It was a good friends birthday and she requested the carrot cake I had made for a spinning day a few weekends ago.
I love this recipe. It is sort of based on one my mom had in her whole foods book. We can’t find the book and I was sad as it was by far the nicest carrot cake ever. I tried others on the internet, even one with cooked carrot, but was always disappointed. Mom then gave me one that was similar to the one we used to make but has mashed banana in. But it was close enough that with a bit of substituting and playing with the recipe I think it is close to the original.
I used to make it with cream cheese topping which is lovely but one day I did not have any so used my new favourite thing to add when cooking – chai tea powder. I have made chai cup cakes, pancakes, crumpets and now icing. I just make normal butter icing and add a few spoons of power. I think it works well with the carrot cake.
1 cup castor sugar
2 cups flour
3/4 cup oil ( I use olive oil)
2 tsp baking powder
1 tsp bicarbonate of soda
2 cups grated carrot
3/4 cup chopped pecan nuts
2 tsp cinnamon
1/4 tsp ginger
1/4 tsp nutmeg
1/2 cup of tinned crushed pineapple
Hand mix all with wooden spoon in a large mixing bowl until mixture is all combined.

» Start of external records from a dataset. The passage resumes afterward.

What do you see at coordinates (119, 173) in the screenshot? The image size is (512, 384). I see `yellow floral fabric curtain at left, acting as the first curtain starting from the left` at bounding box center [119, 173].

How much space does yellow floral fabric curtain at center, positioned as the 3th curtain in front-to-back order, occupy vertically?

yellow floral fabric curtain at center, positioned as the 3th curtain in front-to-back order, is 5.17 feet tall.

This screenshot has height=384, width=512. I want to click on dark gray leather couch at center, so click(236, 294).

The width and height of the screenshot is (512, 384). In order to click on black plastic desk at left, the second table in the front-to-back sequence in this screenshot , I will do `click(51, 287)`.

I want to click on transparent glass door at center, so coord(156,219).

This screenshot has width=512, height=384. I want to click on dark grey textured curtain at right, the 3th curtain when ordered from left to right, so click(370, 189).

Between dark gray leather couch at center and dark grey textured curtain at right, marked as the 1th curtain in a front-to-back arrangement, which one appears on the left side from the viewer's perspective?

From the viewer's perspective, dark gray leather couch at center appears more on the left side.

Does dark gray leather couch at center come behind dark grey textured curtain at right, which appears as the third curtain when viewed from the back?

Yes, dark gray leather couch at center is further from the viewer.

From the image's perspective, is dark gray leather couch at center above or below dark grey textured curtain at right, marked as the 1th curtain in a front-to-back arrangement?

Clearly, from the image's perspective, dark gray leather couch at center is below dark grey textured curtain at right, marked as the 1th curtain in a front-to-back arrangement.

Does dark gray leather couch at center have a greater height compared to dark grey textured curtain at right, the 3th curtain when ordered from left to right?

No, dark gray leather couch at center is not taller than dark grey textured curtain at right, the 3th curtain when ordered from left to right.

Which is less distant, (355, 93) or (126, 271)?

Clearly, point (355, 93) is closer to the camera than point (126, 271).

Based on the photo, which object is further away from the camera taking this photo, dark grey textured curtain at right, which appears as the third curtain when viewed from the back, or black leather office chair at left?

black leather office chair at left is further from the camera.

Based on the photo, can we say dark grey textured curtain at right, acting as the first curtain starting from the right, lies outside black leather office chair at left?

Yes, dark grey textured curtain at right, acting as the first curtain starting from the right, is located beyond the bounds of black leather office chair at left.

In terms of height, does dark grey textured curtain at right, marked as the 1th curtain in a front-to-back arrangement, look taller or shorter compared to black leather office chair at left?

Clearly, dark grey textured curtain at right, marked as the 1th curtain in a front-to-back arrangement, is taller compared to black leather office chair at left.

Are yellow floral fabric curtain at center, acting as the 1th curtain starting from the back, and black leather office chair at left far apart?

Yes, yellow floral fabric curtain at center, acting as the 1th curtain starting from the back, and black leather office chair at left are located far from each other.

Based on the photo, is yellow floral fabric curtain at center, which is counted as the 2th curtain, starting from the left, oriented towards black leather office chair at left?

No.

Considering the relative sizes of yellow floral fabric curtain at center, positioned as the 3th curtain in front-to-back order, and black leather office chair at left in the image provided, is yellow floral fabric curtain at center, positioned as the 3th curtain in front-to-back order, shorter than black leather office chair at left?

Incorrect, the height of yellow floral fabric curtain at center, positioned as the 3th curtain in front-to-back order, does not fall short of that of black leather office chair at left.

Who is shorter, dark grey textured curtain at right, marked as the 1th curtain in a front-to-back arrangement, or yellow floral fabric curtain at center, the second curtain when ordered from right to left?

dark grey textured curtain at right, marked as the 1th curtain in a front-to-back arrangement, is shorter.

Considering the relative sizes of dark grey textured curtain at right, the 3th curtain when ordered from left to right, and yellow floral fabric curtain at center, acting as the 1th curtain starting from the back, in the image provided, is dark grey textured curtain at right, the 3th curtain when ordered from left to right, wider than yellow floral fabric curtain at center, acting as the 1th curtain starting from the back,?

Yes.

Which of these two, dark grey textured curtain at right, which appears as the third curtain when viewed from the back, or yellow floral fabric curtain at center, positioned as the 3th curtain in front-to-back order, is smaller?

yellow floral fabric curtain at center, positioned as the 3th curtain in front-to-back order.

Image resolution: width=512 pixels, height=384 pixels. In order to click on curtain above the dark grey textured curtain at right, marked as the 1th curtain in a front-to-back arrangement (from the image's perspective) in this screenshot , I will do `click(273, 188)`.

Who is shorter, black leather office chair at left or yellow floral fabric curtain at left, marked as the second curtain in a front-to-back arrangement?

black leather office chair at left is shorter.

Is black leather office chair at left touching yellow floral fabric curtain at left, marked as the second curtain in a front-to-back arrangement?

I bake in a large ring tin but any large pan or 2 smaller ones will work. Grease well as it is a soft moist cake that will crumble if you get it stuck on the pan.
The ring baked at 180 for just under an hour but check your oven.
I should have taken a photo of a cut piece if cake as it was rather enthusiastically decorated by the kids and you can’t see the lovely cake with carrot and nuts and all.